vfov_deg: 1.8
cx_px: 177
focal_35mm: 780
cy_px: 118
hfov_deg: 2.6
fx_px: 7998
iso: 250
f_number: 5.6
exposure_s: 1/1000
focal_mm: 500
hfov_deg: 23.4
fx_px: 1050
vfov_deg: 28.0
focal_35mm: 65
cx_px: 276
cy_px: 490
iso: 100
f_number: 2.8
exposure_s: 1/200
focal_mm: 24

_____

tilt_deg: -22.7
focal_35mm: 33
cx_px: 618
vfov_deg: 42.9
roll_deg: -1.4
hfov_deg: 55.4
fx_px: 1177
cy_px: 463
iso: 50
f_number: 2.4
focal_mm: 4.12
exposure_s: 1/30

_____

Within the material above, the line with "hfov_deg: 2.6" opens the range and the line with "focal_mm: 24" closes it; reproduce that range word for word.

▸ **SOLUTION TO THE PROBLEM**:
hfov_deg: 2.6
fx_px: 7998
iso: 250
f_number: 5.6
exposure_s: 1/1000
focal_mm: 500
hfov_deg: 23.4
fx_px: 1050
vfov_deg: 28.0
focal_35mm: 65
cx_px: 276
cy_px: 490
iso: 100
f_number: 2.8
exposure_s: 1/200
focal_mm: 24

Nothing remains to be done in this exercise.